## Supplied data
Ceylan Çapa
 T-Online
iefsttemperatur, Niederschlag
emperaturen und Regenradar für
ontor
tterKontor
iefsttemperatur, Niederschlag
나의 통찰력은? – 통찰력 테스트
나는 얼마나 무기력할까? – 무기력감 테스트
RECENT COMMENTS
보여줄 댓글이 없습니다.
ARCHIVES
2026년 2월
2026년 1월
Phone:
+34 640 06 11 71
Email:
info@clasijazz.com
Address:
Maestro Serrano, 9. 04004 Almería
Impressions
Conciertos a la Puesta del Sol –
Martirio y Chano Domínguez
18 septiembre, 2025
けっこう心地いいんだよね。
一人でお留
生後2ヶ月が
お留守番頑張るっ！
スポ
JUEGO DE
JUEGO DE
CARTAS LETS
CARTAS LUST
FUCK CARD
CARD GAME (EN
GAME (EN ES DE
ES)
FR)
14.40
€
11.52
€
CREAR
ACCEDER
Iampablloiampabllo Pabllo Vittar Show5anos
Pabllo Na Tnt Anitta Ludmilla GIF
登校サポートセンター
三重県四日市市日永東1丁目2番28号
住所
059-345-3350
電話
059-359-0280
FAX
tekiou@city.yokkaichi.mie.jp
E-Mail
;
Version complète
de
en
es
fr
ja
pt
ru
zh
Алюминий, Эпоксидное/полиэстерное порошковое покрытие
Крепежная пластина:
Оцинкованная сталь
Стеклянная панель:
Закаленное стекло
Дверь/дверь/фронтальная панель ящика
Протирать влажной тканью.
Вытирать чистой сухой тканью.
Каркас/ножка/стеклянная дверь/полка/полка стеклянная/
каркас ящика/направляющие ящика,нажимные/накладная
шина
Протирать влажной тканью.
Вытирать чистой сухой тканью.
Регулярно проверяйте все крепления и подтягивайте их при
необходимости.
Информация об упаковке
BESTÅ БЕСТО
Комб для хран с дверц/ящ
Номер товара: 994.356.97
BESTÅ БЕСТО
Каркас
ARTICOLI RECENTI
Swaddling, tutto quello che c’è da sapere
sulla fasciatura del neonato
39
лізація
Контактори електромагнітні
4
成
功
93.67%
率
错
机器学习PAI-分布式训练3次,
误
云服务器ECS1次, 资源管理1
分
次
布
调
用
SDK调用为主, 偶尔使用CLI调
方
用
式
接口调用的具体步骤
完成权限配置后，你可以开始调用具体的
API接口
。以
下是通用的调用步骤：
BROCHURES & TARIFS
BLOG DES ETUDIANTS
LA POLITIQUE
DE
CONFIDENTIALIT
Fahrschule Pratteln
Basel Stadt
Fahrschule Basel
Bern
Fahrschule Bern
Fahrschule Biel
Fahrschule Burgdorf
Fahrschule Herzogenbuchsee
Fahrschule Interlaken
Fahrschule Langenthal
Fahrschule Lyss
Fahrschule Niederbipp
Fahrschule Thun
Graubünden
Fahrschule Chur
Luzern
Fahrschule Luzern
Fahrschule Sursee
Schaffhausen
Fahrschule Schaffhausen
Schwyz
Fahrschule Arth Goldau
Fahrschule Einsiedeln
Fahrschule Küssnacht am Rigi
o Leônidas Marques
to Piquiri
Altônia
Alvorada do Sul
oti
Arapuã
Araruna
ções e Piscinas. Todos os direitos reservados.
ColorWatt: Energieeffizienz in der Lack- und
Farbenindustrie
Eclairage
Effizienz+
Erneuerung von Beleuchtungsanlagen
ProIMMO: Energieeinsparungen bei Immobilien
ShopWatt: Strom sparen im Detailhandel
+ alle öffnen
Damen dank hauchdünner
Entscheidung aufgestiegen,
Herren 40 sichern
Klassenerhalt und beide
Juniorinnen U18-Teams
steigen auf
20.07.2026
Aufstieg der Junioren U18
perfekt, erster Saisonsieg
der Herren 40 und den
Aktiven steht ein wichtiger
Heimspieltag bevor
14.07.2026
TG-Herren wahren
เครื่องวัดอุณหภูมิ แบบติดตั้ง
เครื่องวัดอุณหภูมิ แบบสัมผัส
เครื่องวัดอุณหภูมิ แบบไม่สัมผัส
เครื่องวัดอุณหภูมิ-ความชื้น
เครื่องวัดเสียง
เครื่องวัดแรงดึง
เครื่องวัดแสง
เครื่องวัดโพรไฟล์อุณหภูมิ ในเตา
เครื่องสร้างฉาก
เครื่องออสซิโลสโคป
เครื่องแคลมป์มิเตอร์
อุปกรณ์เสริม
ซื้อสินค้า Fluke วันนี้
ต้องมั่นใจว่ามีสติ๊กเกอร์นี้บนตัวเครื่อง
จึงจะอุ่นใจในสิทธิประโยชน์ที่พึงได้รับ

## Instruction
Please print exactly what appears from the first line of the data through the line with "640 06 11 71", including both of those lines and nothing past them.

## Solution for this exercise
Ceylan Çapa
 T-Online
iefsttemperatur, Niederschlag
emperaturen und Regenradar für
ontor
tterKontor
iefsttemperatur, Niederschlag
나의 통찰력은? – 통찰력 테스트
나는 얼마나 무기력할까? – 무기력감 테스트
RECENT COMMENTS
보여줄 댓글이 없습니다.
ARCHIVES
2026년 2월
2026년 1월
Phone:
+34 640 06 11 71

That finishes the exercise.